- [TASK ITEM]
Output the entries below unchanged, starting at the line that contains "What is the difference" and ending with the last line of the entries, with both ends included. Leave the pictures out.

- [SOURCE DATA]

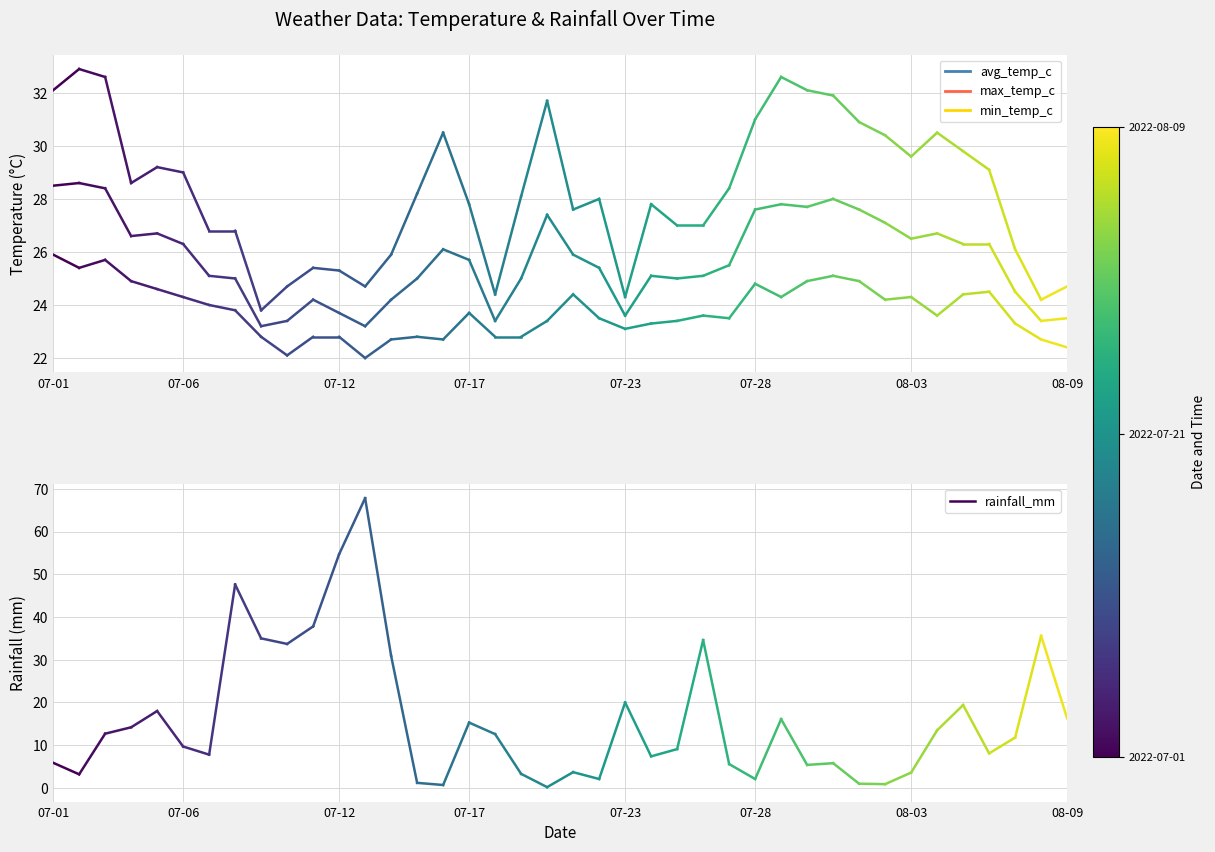

Is the value of max_temp_c at 07-01 greater than the value of min_temp_c at 07-01?

Yes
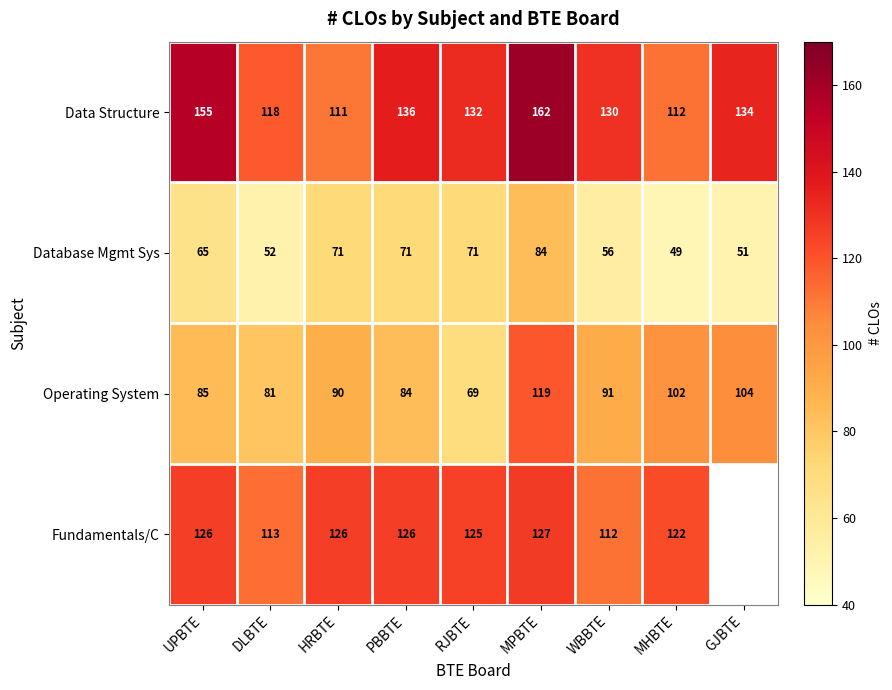

What is the difference between the Database Mgmt Sys values at DLBTE and RJBTE?

19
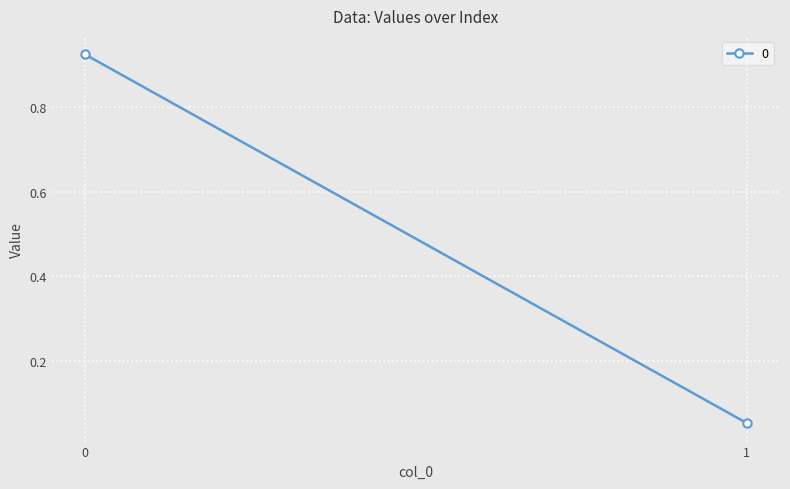

What is the value of the 1st point from the left?

0.9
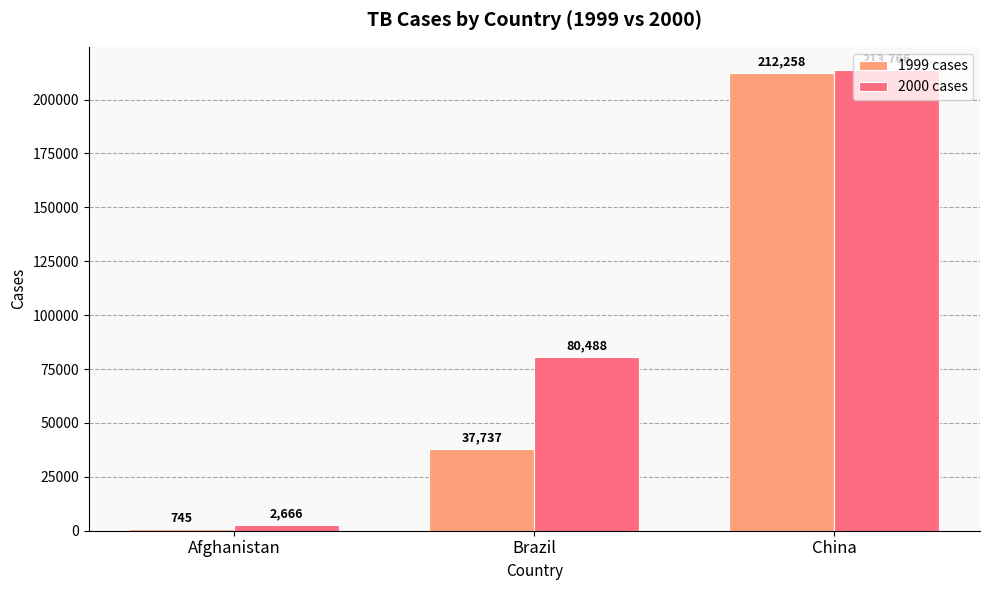

Rank the series by their maximum value, from highest to lowest.

2000 cases, 1999 cases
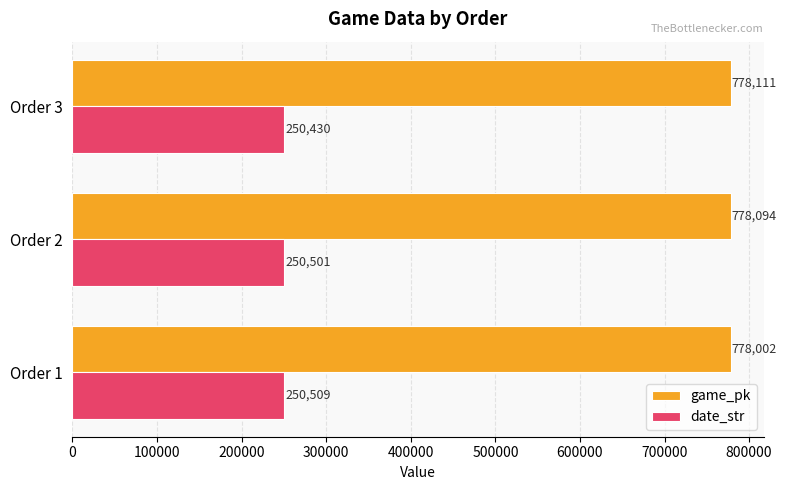

At which category is the sum across all series the highest?

Order 2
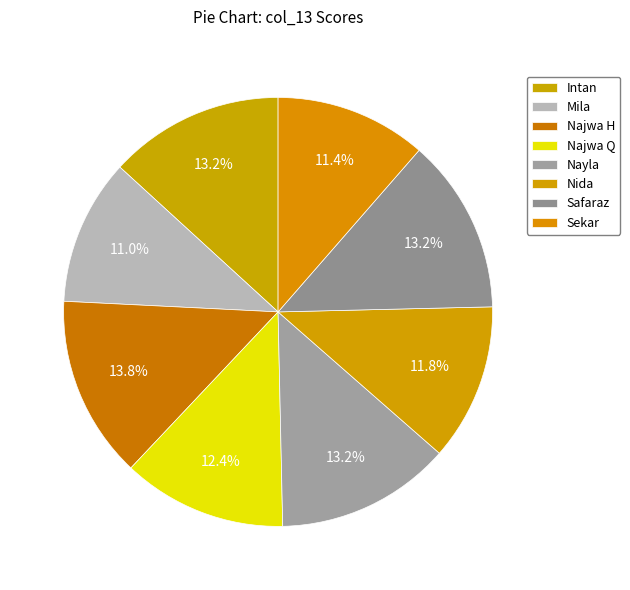

Does Sekar represent more than half of the total?

No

- [OUTPUT]
What is the difference between the Database Mgmt Sys values at DLBTE and RJBTE?

19

What is the value of the 1st point from the left?

0.9

Rank the series by their maximum value, from highest to lowest.

2000 cases, 1999 cases

At which category is the sum across all series the highest?

Order 2

Does Sekar represent more than half of the total?

No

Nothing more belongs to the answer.